I don't generally brag about my kids on FB and feel a bit squirmy about people that do.
But it would be hard to brag about prizes anyway, as, despite being top in several subjects my kids don't get prizes. I have to watch everyone else bragging on FB about the prizes their kids won Confused

muz2017 · 06/07/2018 20:30

Yanbu! Hate boasters!!

ohdearnotmyproblem · 06/07/2018 20:30

well, boke away.
He nearly died. He was turned down by normal schools. I fought for him. He didn't have anyone else to fight for him, I did. And it was bloody hard. I wasn't even hardly 20 and I had to fight so so so hard and yes I am bloody proud of him but I am also proud of ME, proud of MYSELF for fighting for him and not giving up and letting him be written off by "the system". When they were hitting him about the head deliberately because he'd had surgery and had compromised skull integrity it was me who went into the school and fought his corner. when they called him spastic and retard it was me who went in and made them stop it. When they mocked his speech I trailed for 7 years to speech therapy.

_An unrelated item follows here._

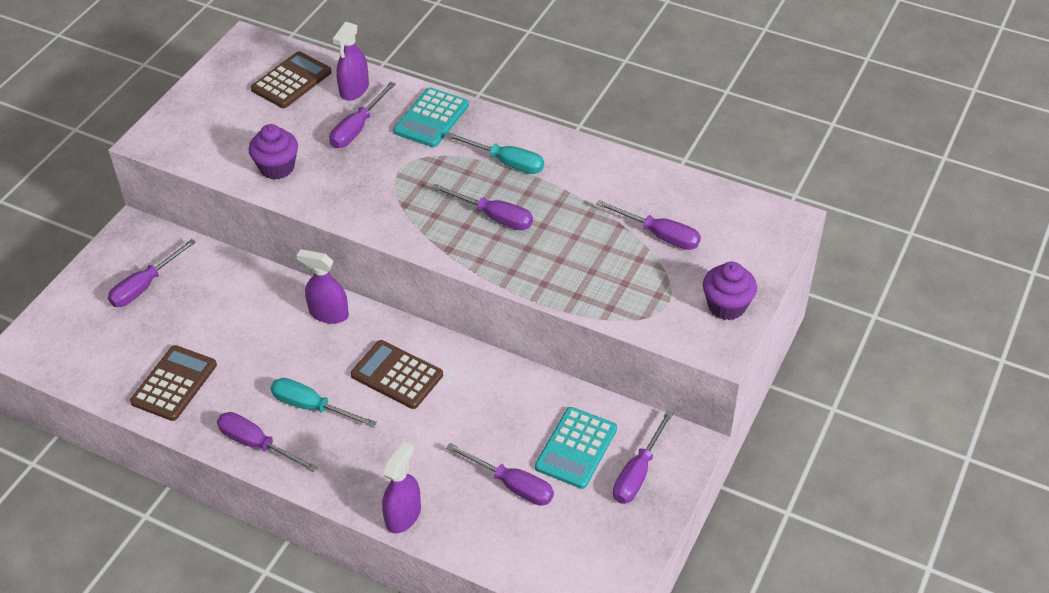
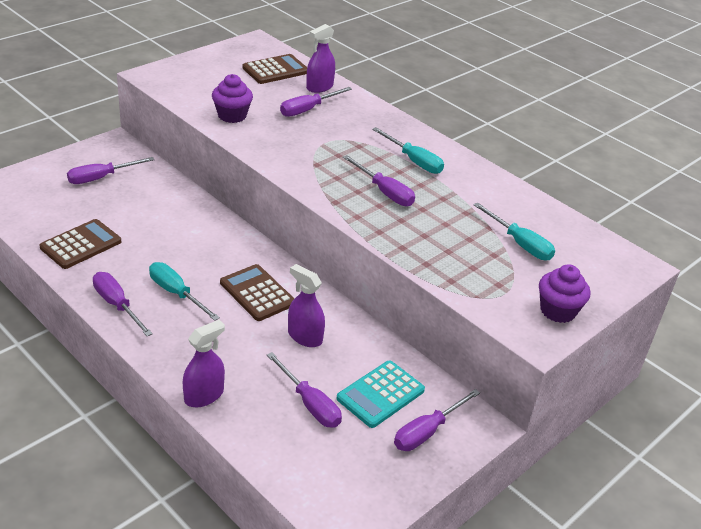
camera: 15 degrees right, 10 degrees down
(329, 313) = (227, 236): purple spray bottle -> purple spray bottle (305, 336)
(431, 118) = (369, 119): turquoise calculator -> none
(659, 235) = (519, 244): purple screwdriver -> turquoise screwdriver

And fought for his surgery when they were telling me he was just a lazy talker and I was a paranoid young mum.

So yes, I am proud of myself and I consider I had a part in his achievements. NOT all of them, he did a lot of it on his own, but yes I had a part in it.

tootiredtospeak · 06/07/2018 20:31

Every parent of a child who struggles will understand how you feel. It totally depends on how the post is for me. If its genuine I love it but if its just a show off for the parent I cant stand it.
I posted on facebook when my 16 yr old son finished school the other week to say how proud I was of his strenghth and resilience at getting through 5 long years at secondary school, we also posted a pic of him burning his books!! I will be posting in August if he gets any GCSE,s at all as I will genuinely be so proud if he does.
However, my little one doesnt struggle at all and when he is top at reading or is star of the day I want to celebrate his success just the same.
Dont feel down about anything celebrate whatever he is good at and shout it from the rooftops.